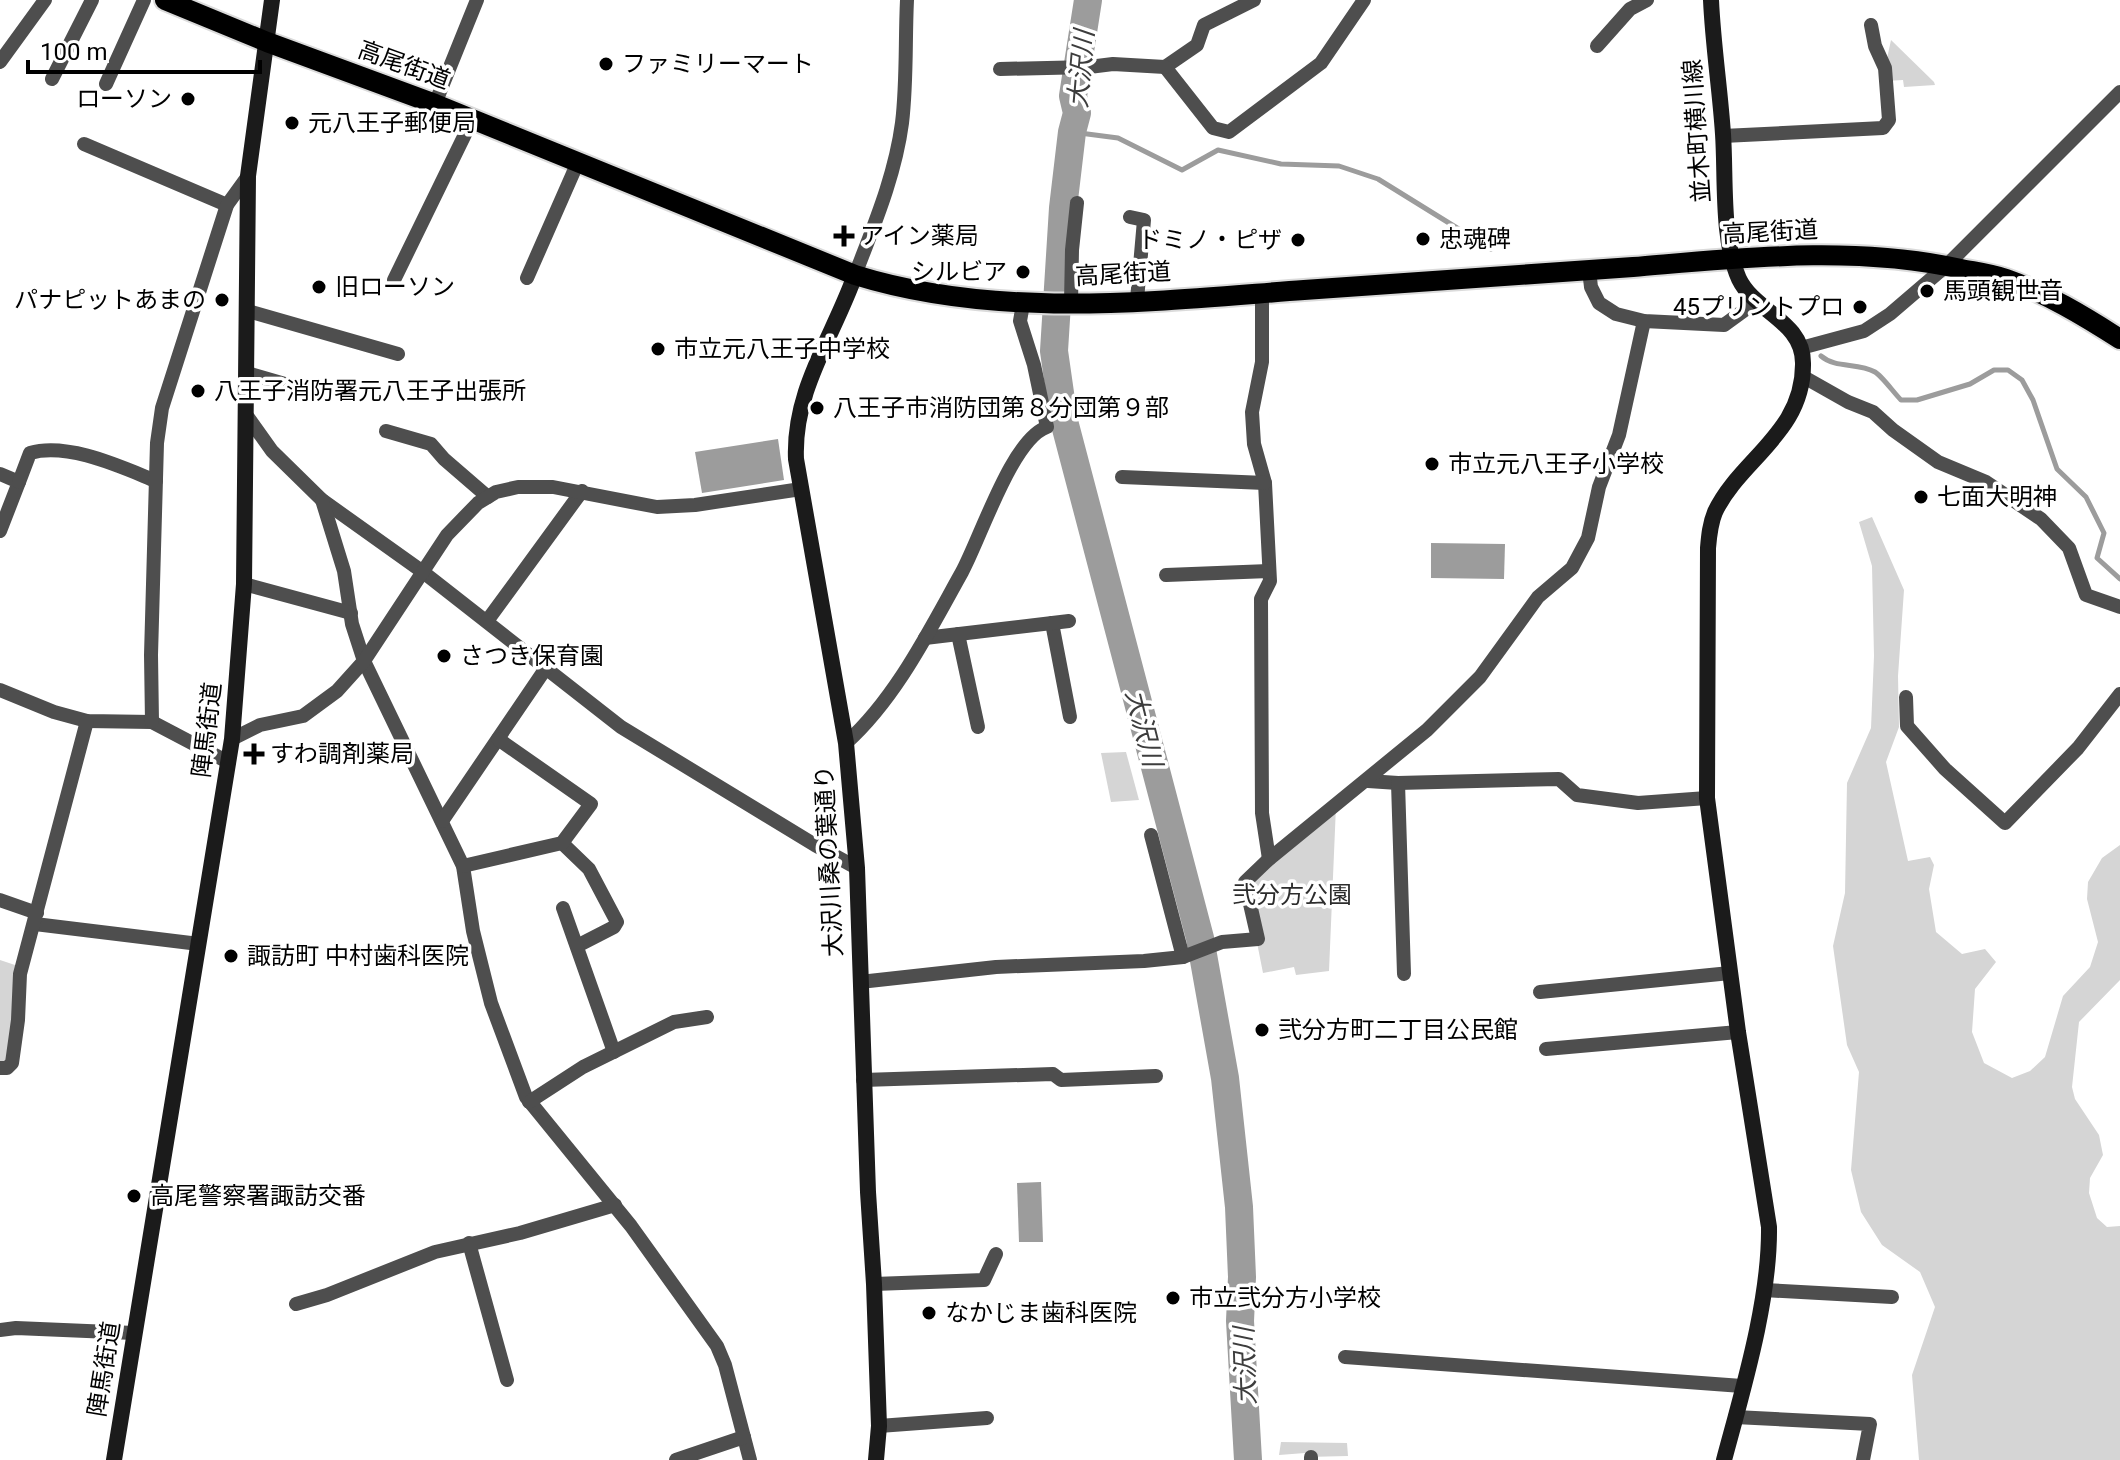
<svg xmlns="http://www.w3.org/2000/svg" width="2120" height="1460" font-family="Roboto,'Noto Sans JP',sans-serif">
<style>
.green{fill:#d5d5d5}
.water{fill:#9c9c9c}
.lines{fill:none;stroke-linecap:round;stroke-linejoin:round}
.stream{stroke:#9c9c9c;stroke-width:5}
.river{stroke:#9c9c9c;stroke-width:28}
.primary-casing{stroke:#dbdbdb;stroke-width:24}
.street{stroke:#4e4e4e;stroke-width:14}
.secondary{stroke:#1b1b1b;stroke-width:16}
.primary{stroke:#000;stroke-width:20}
.poi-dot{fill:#000;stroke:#fff;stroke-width:3}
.labels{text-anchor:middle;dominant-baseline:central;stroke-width:7;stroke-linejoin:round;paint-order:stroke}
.poi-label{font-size:24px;fill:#000;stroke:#fff;text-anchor:start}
.street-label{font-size:24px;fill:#000;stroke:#fff}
.park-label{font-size:24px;fill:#2c2c2c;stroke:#fff}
.water-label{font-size:26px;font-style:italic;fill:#3d3d3d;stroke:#fff}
</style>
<rect width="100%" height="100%" fill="#fff"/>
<g class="green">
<polygon points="1891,40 1934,82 1935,85 1904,87 1903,80 1886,81 1885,68"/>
<polygon points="1872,517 1904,590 1898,676 1899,727 1886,762 1908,861 1930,857 1934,865 1929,889 1936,932 1962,954 1985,949 1996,962 1975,989 1972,1032 1984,1063 2012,1078 2030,1071 2045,1057 2063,996 2090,967 2098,942 2087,899 2088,882 2102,858 2120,845 2120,980 2079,1022 2072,1087 2075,1099 2099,1135 2103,1155 2090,1178 2089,1193 2097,1218 2107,1227 2120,1226 2120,1460 1919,1460 1912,1375 1935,1307 1920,1272 1882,1245 1861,1212 1851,1170 1859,1072 1847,1045 1833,946 1845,893 1847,783 1871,728 1874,656 1872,566 1859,522"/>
<polygon points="1126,752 1139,800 1111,802 1101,753"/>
<polygon points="1336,806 1329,971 1296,975 1294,967 1263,973 1245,882"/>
<polygon points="0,960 18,966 7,1061 0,1064"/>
<polygon points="1281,1442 1347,1443 1348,1456 1306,1457 1305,1453 1279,1455"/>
</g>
<g class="water">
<polygon points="778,439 784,480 702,493 695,452"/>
<polygon points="1431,543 1505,544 1504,579 1431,578"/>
<polygon points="1041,1182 1043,1242 1019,1242 1017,1183"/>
</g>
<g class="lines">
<g class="stream">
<polyline points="1072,132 1118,138 1182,170 1218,150 1281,164 1339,166 1378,179 1491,249"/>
<path d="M1821,356C1836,369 1858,362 1875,372C1882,376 1894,393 1901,400H1917L1970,384L1994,370H2008L2022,380L2033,400L2057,469L2086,497L2104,533L2097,558L2120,579"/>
<polyline points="1193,941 1200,938"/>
</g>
<polyline class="river" points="1088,0 1073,96 1077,113 1072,132 1063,208 1054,351 1064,421 1200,938 1225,1078 1239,1207 1242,1277 1240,1321 1248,1460"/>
<g class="primary-casing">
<path id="primary" d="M165,0L267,42L435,104L855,275C1000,320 1155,301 1304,290C1414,282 1524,275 1633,267C1742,258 1853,245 1961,269C1976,272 1992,274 2006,279C2046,293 2084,316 2120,339"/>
</g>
<g class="street">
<polyline points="1254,0 1204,25 1197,45 1165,67 1213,128 1229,132 1321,63 1364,0"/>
<polyline points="1597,46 1630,9 1647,0"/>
<polyline points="0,62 45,0"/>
<polyline points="1000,69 1089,67 1113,64 1165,67"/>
<polyline points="52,79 92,0"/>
<polyline points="106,84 144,0"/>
<polyline points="435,104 477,0"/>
<polyline points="1723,136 1883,128 1889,120 1885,68 1875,46 1871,25"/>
<polyline points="84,144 227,205"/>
<polyline points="1130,217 1144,220 1137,300"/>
<polyline points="1589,270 1591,287 1599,303 1616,314 1644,321 1724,325 1757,301"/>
<path d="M855,275C874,225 895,176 902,123C907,82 905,41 907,0"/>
<polyline points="527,278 578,162"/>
<polyline points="394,280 472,120"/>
<polyline points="1262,293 1262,362 1252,412 1254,444 1265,483 1270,581 1261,599 1262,813 1269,859"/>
<polyline points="1071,303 1072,250 1077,203"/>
<polyline points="248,311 398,354"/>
<polyline points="1801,348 1864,331 1890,314 1946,266 2120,92"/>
<polyline points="247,373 309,391"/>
<polyline points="1802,376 1848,402 1873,412 1893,430 1938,462 1986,482 2041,519 2069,548 2086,595 2120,607"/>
<polyline points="247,416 272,451 322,500 423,572 621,727 815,845 857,868"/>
<polyline points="386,431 431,444 444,459 488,497"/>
<polyline points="0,474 19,482 0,531"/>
<polyline points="1122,477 1265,483"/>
<path d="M19,482L30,453C68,442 121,467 156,481"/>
<polyline points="322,500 344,571 352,624 364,661 463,866 473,931 491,1003 526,1097 631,1226 717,1346 725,1365 750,1460"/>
<polyline points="1166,575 1269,571"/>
<polyline points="244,584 351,613"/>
<polyline points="487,621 582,491"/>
<polyline points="1052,623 1070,717"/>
<polyline points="958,634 978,727"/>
<polyline points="925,638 1069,621"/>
<polyline points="0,690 54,712 87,721 152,722 228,762"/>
<polyline points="1906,697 1907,726 1945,769 2005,823 2078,748 2120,694"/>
<polyline points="152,722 151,655 157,443 162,408 227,205 248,176"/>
<polyline points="232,739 260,725 303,716 337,691 364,661 447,535 478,503 496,492 518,487 553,487 657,507 695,505 801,489"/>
<path d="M846,743C896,698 929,631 962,572C981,537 1012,439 1047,427L1034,365L1020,321L1023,304"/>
<polyline points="1368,781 1398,783 1559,779 1577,795 1638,803 1707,798"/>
<polyline points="1398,783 1404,974"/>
<polyline points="442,821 546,668"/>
<polyline points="1151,835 1183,957"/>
<polyline points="562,843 589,869 617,922 614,927 577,946"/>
<polyline points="463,866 562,843 591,804 498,739"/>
<polyline points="0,900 37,913"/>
<polyline points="563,908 614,1052"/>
<polyline points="35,924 199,944"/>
<polyline points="860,982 996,967 1144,961 1183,957 1222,942 1258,939 1245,882 1269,859 1427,730 1480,677 1538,597 1572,568 1588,538 1599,487 1619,435 1644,321"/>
<polyline points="1540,992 1730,973"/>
<polyline points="1546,1049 1738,1032"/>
<polyline points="0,1068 7,1068 12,1063 18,1020 20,974 87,721"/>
<polyline points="863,1080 1053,1074 1061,1080 1156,1076"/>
<polyline points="529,1102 583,1067 674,1022 707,1017"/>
<polyline points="469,1243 507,1380"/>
<polyline points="874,1284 984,1280 996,1254"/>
<polyline points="1764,1290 1892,1297"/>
<polyline points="296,1304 327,1295 435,1252 520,1233 615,1205"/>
<polyline points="0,1330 16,1328 134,1333"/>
<polyline points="1345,1357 1742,1386"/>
<polyline points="1735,1417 1870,1424 1863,1460"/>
<polyline points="879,1426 987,1418"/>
<polyline points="1311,1457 1311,1460"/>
<polyline points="676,1460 744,1437"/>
</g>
<g class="secondary">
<path d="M1711,0C1713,45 1720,89 1723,134C1726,177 1721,239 1739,279C1755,312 1803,321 1803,363C1804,433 1740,459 1715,512C1710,524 1709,536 1708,548L1707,798L1738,1032L1769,1227C1770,1300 1743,1389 1724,1460"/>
<path d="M855,275C833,337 793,390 796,459L846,743L857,868L868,1192L874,1284L879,1426L876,1460"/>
<polyline points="114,1460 232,739 244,584 248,176 272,0"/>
</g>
<use href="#primary" class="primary"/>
</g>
<g class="poi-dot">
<circle cx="606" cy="64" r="8"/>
<circle cx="188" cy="99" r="8"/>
<circle cx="292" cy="123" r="8"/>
<path d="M840 224h8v8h8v8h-8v8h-8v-8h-8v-8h8z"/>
<circle cx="1423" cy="239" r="8"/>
<circle cx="1298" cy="240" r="8"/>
<circle cx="1023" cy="272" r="8"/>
<circle cx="319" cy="287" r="8"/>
<circle cx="1927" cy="291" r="8"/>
<circle cx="222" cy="300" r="8"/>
<circle cx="1860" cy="307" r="8"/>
<circle cx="658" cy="349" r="8"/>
<circle cx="198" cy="391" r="8"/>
<circle cx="817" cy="408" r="8"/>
<circle cx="1432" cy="464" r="8"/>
<circle cx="1921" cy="497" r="8"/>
<circle cx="444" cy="656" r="8"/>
<path d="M250 742h8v8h8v8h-8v8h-8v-8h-8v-8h8z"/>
<circle cx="231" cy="956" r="8"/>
<circle cx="1262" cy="1030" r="8"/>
<circle cx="134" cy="1196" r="8"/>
<circle cx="1173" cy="1298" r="8"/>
<circle cx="929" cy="1313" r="8"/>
</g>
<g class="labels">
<g class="poi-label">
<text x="622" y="64">ファミリーマート</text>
<text x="172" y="99" text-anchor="end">ローソン</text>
<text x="308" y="123">元八王子郵便局</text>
<text x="860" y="236">アイン薬局</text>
<text x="1439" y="239">忠魂碑</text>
<text x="1282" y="240" text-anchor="end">ドミノ・ピザ</text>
<text x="1007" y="272" text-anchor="end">シルビア</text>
<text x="335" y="287">旧ローソン</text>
<text x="1943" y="291">馬頭観世音</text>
<text x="206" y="300" text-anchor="end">パナピットあまの</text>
<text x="1844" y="307" text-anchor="end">45プリントプロ</text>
<text x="674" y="349">市立元八王子中学校</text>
<text x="214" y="391">八王子消防署元八王子出張所</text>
<text x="833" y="408">八王子市消防団第８分団第９部</text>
<text x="1448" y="464">市立元八王子小学校</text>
<text x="1937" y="497">七面大明神</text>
<text x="460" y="656">さつき保育園</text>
<text x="270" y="754">すわ調剤薬局</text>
<text x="247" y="956">諏訪町 中村歯科医院</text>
<text x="1278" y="1030">弐分方町二丁目公民館</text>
<text x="150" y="1196">高尾警察署諏訪交番</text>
<text x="1189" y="1298">市立弐分方小学校</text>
<text x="945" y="1313">なかじま歯科医院</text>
</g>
<g class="street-label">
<text transform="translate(404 65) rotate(20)">高尾街道</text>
<text transform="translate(1697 131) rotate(-94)">並木町横川線</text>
<text transform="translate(1770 232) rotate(-3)">高尾街道</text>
<text transform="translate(1123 274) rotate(-3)">高尾街道</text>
<text transform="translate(207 730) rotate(-83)">陣馬街道</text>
<text transform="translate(829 861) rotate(-93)">大沢川桑の葉通り</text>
<text transform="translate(104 1369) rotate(-81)">陣馬街道</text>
</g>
<g class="park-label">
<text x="1292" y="895">弐分方公園</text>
</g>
<g class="water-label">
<text transform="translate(1081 69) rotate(-85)">大沢川</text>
<text transform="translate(1144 728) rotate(76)">大沢川</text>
<text transform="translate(1245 1366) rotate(-92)">大沢川</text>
</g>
</g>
<path d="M28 60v12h232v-12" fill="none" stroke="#000000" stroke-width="4"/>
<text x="40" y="60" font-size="24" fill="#000000" stroke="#ffffff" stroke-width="6" paint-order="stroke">100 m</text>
</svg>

================================

= Work order =
If a line in the records above has the word "linejoin", copy it out.

= Answer for the task =
.lines{fill:none;stroke-linecap:round;stroke-linejoin:round}
.labels{text-anchor:middle;dominant-baseline:central;stroke-width:7;stroke-linejoin:round;paint-order:stroke}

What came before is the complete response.